## TAREA SOLICITADA 1
Responde estas preguntas sobre el hilo acerca de escuelas de MBA:
(a) ¿Por qué no puede ir a clase quien abre el hilo?
(b) ¿A qué nombre completo corresponden las siglas EEN?
(c) ¿Qué dos motivos menciona nyc99 para querer hacerlo online?

## FRAGMENTO DE TEXTO
# Opinión escuelas para cursar MBA



## Wifli (4 Oct 2012)

Buenas foreros/as, espero que esté bien colocado este nuevo tema, ya que estoy perdiendo la virginidad en este foro ahora mismo

La cuestión es que estoy mirando escuelas para realizar un postgrado MBA eb formato online y las opiniones que veo por internet son de los más variadas y no me ayudan mucho...

Los Master MBA online(ya que no puedo ir a clase por horario de trabajo) que estoy barajando para hacer sonLas escuelas que estoy mirando son:

-Bureau Veritas
-IEP (Institiuto Europeo de Postgrado y la CEU.
-EEN (Escuela Europea de Negocio)
-ESEUNE
-OBS (online Business School)

Se que hay otros mucho mejores, pero se me van de precio...

¿Hay alguien por aquí que pueda asesorarme?

Muchísimas gracias!!!:Aplauso:


----------



## nyc99 (4 Oct 2012)

Yo ande un tiempo como mirando y queriendo hacerlo online, por tema compatibilidades horarias y precio.

## TAREA SOLICITADA 2
Enumera todas las líneas del listado que contengan la cadena "markup". Se distingue entre mayúsculas y minúsculas.

## MATERIAL A PROCESAR
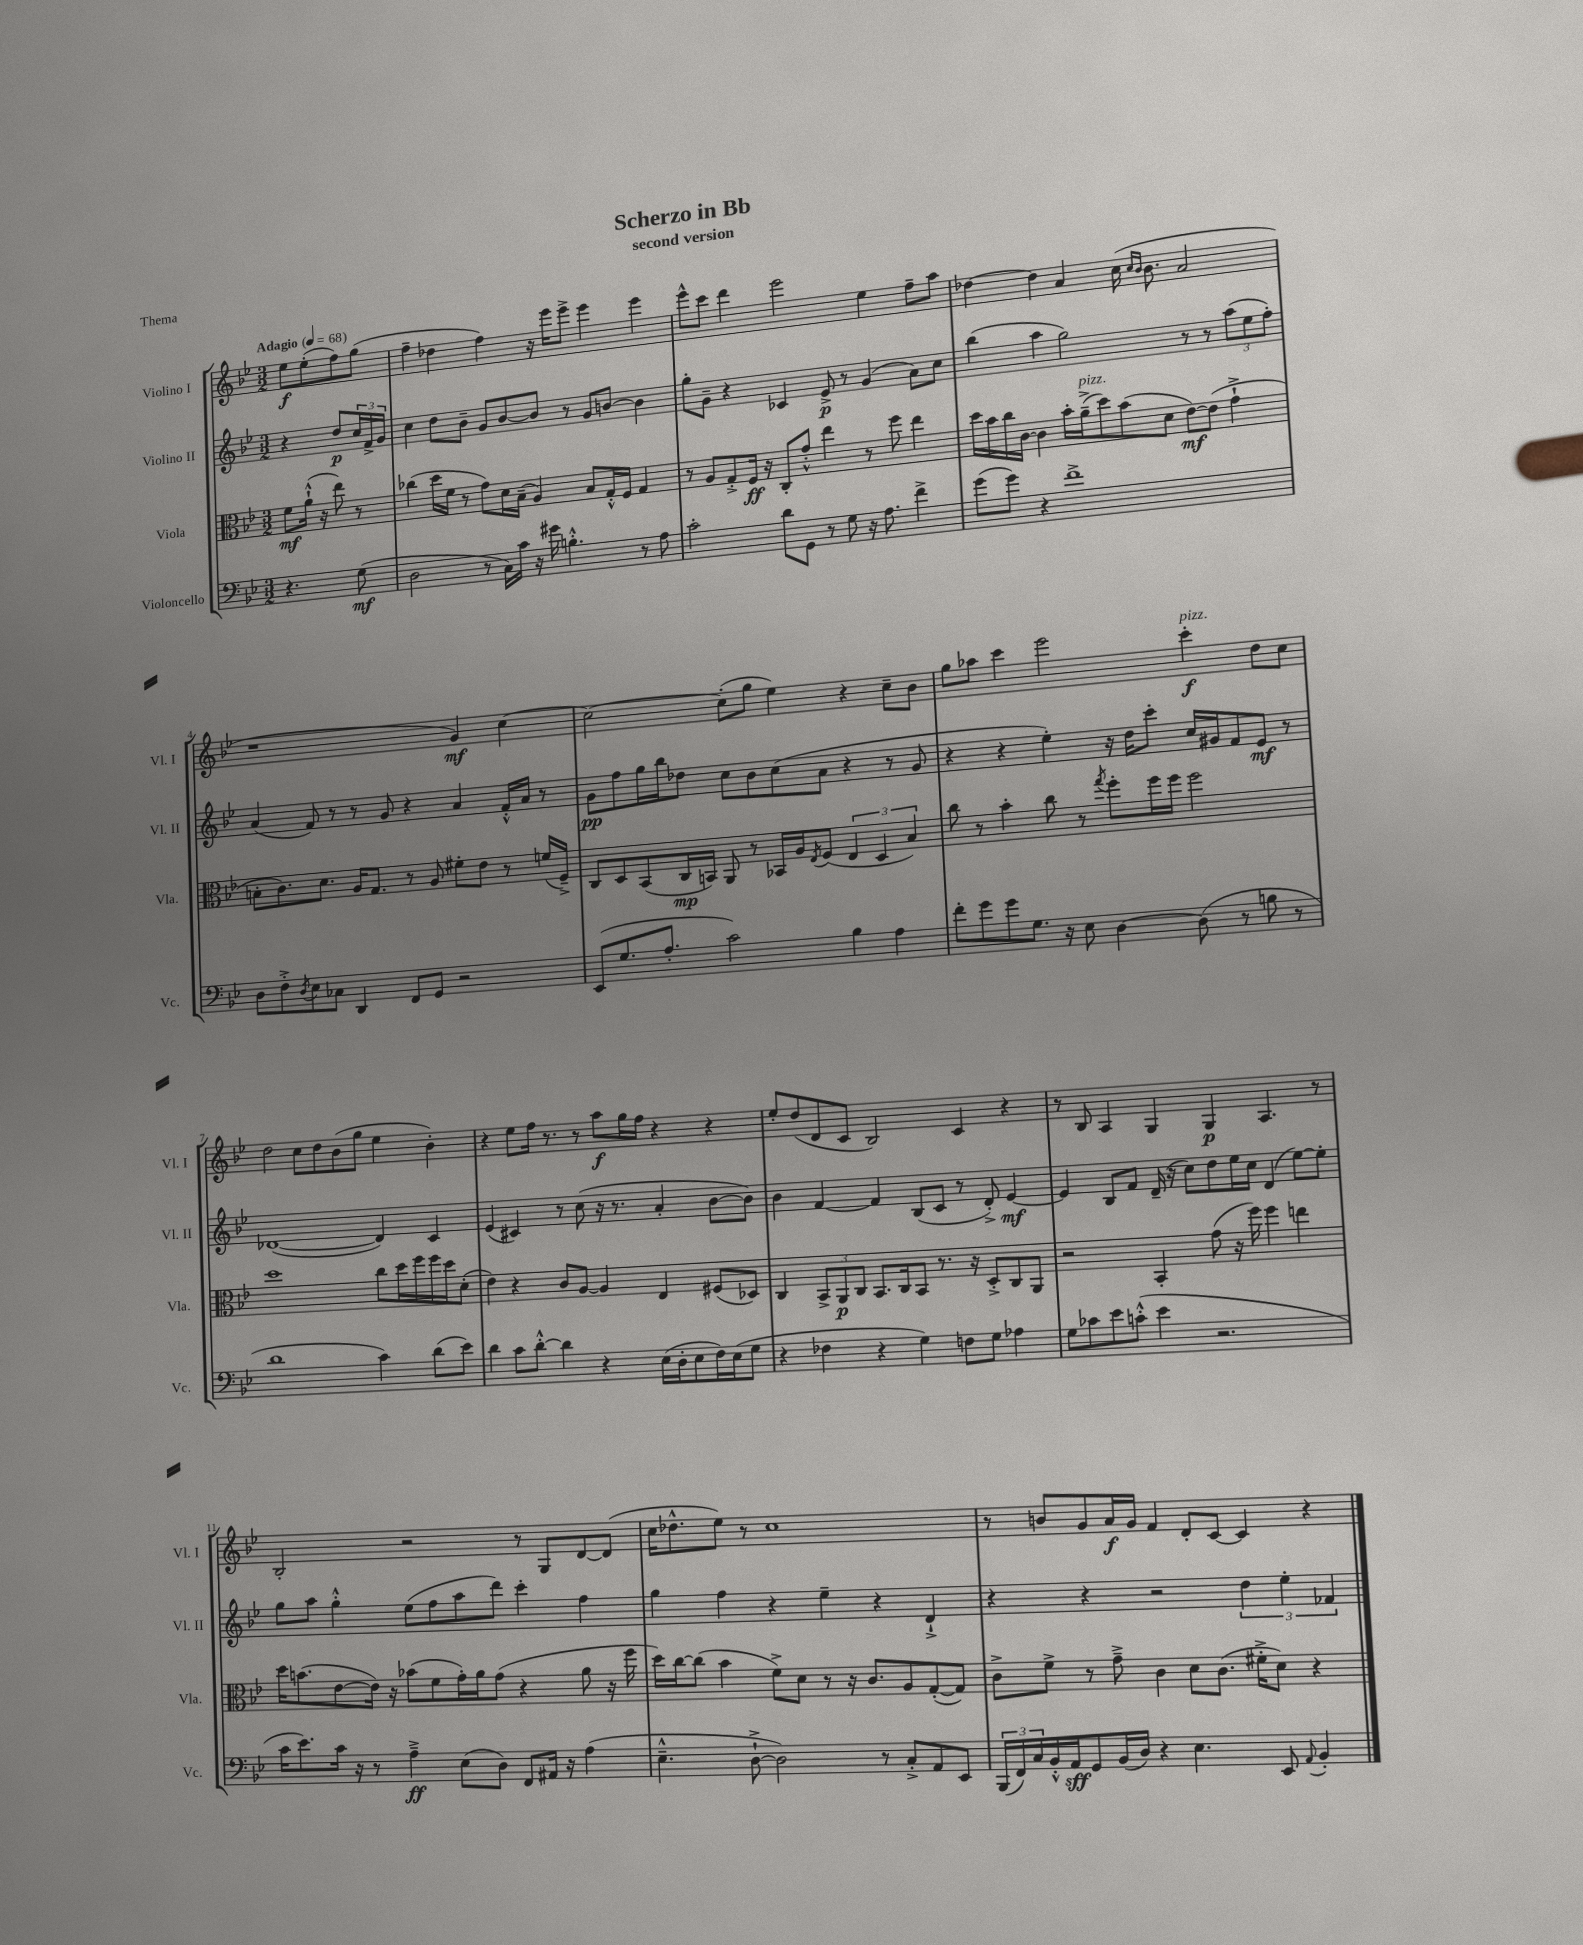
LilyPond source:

\header { title = "Scherzo in Bb" subtitle = "second version" piece = "Thema" }
<<
\new StaffGroup <<
\new Staff = "s0" \with { instrumentName = "Violino I" shortInstrumentName = "Vl. I" } {
    \clef treble \key bes \major \numericTimeSignature \time 3/2 \partial 2 \tempo "Adagio" 4 = 68
    ees''8\f ees''8-.( f''8) g''8( |
    f''4-- des''4 f''4) r16 ees'''16 ees'''8-> ees'''4 ees'''4 |
    ees'''8-^ c'''8 d'''4 ees'''2 ees''4 f''8-- a''8 |
    des''4~ des''4 a'4 c''16( \grace { c''16 bes'16 } bes'8. a'2 |
    r1 g'4\mf) c''4~ |
    c''2~ c''8-.( g''8 ees''4) r4 c''8-- bes'8 |
    g''8 aes''8 c'''4 ees'''2 c'''4-.\f^\markup { \italic "pizz." } d''8 c''8 |
    d''2 c''8 d''8 bes'8( g''8 ees''4 bes'4-.) |
    r4 ees''8 f''16 r8. r8 a''8\f g''16 f''16 r4 r4 |
    ees''8-. d''8( d'8 c'8 bes2) c'4 r4 |
    r8 bes8 a4 g4 g4\p a4. r8 |
    bes2-. r2 r8 g8 d'8~ d'8( |
    c''16 des''8.-^ ees''8) r8 c''1 |
    r8 b'8 g'8 a'16\f g'16 f'4 d'8-. c'8~ c'4 r4 \bar "|." |
}
\new Staff = "s1" \with { instrumentName = "Violino II" shortInstrumentName = "Vl. II" } {
    \clef treble \key bes \major \numericTimeSignature \time 3/2 \partial 2
    r4 d''8\p \tuplet 3/2 { c''16 f'16-> g'16 } |
    c''4 d''8 bes'8-- g'8 bes'8~ bes'8 r8 g'8 b'8~ b'4 |
    g''8-. g'8-- r4 ces'4 ees'8->\p r8 g'4( a'8) c''8 |
    bes''4( a''4 g''2) r8 r8 \tuplet 3/2 { a''8( ees''8 f''8-.) } |
    a'4( f'8) r8 r8 g'8 r4 a'4 f'16-.-^ a'16 r8 |
    g'8\pp f''8 g''16 bes''16 des''8 c''8 bes'8 c''8( a'8 r4 r8 g'8 |
    r4 r4 ees''4-.) r16 d''16 c'''8-. c''16 gis'16 f'8 ees'8\mf r8 |
    des'1~( des'4) c'4 |
    ees'4( cis'4) r8 c''8( r16 r8. a'4-. bes'8~ bes'8) |
    bes'4 f'4~ f'4 bes8( c'8 r8 d'8-.->) ees'4~\mf |
    ees'4 bes8 f'8 d'16--( r16 c''8) d''8 ees''16 c''16 d'4( ees''8~) ees''8-. |
    g''8 a''8 g''4-.-^ ees''8( f''8 a''8 d'''8) c'''4-. f''4 |
    g''4 f''4 r4 ees''4-- r4 d'4-!-> |
    r4 r4 r2 \tuplet 3/2 { d''4 ees''4-. fes'4 } \bar "|." |
}
\new Staff = "s2" \with { instrumentName = "Viola" shortInstrumentName = "Vla." } {
    \clef alto \key bes \major \numericTimeSignature \time 3/2 \partial 2
    f'8\mf a'16-!-^( r16 ees''8) r8 |
    ces''4( d''16 f'16 r8 g'8) d'16 bes16--( a4) bes8 g16-.-^ f16 g4 |
    r8 a8 g8-.-> f16\ff r16 c8-. g'8-.-^ ees''4 r8 f''8 ees''4 |
    d''16 bes'16 c''16 c'16~ c'4 bes'16-. a'16--->^\markup { \italic "pizz." }( d''8) bes'8( d'8 ees'8~\mf) ees'8( g'4-!-> |
    b8-. c'8.) d'8. a16 g8. r8 a8 fis'8-. ees'8 r8 f'16( f16--->) |
    c8 d8 bes,8( c16\mp b,16) a,8 r8 bes,16 a16 \acciaccatura { ees8 } f8( \tuplet 3/2 { ees4 d4 bes4) } |
    c''8 r8 bes'4-. c''8 r8 \acciaccatura { g''8 } f''8-. f''16 f''16 f''2 |
    d''1 c''8 d''16 f''16 f''16 d''16 d'8-.( |
    ees'4) r4 c'8 a8~ a4 ees4 fis8( des8) |
    c4 \tuplet 3/2 { bes,8-> a,8\p c8 } bes,8. c16 bes,8 r8. r16 d8-.-> c8 a,8 |
    r2 bes,4-. g'8( r16 f''16) f''4 e''4 |
    d''16 b'8.( ees'8~ ees'16) r16 bes'8( f'8 g'16-.) a'16 g'8( r4 a'8 r16 f''16 |
    d''16) c''16~ c''8( bes'4 f'8->) d'8 r8 r16 c'8. a8 g8~-.( g8) |
    c'8-> f'8-> r8 g'8---> c'4 d'8 c'8.( fis'16-.-> d'8) r4 \bar "|." |
}
\new Staff = "s3" \with { instrumentName = "Violoncello" shortInstrumentName = "Vc." } {
    \clef bass \key bes \major \numericTimeSignature \time 3/2 \partial 2
    r4. g8\mf( |
    d2 r8 c16) c'16 r16 gis'16 b4.-.-^ r8 a8 |
    c'2-. d'8 g,8 r8 g8 r16 a8. f'4-> |
    g'8( g'8) r4 f'1-> |
    d8 f8-.-> \acciaccatura { d8 } ees8 ces8 d,4 f,8 g,8 r2 |
    ees,8( g8. a8.-. c'2) bes4 a4 |
    f'8-. g'8 g'8 g8. r16 ees8 d4~ d8( r8 b8 r8 |
    d'1 c'4) d'8( ees'8) |
    d'4 c'8 d'8~-.-^ d'4 r4 ees16( d16-. ees8 f16) ees16( g8 |
    r4 fes4 r4 g4) f8 g8 aes4 |
    g8 ces'8 ees'8 c'8-.-^( ees'4 r2. |
    c'16 ees'8.) c'16 r16 r8 a4--->\ff ees8( d8) f,8 ais,16 r16 a4( |
    ees4.---^ d8~-!-> d2) r8 c8-.-> a,8 ees,8 |
    \tuplet 3/2 { bes,,16( f,16) c16 } bes,16-.-^ a,16\sff g,8 bes,16( d16) r4 ees4. ees,8 \appoggiatura { a,8 } bes,4-. \bar "|." |
}
>>
>>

## SOLUCIÓN 1
(a) Por su horario de trabajo.
(b) Escuela Europea de Negocio.
(c) Las compatibilidades horarias y el precio.

## SOLUCIÓN 2
    g''8 aes''8 c'''4 ees'''2 c'''4-.\f^\markup { \italic "pizz." } d''8 c''8 |
    d''16 bes'16 c''16 c'16~ c'4 bes'16-. a'16--->^\markup { \italic "pizz." }( d''8) bes'8( d'8 ees'8~\mf) ees'8( g'4-!-> |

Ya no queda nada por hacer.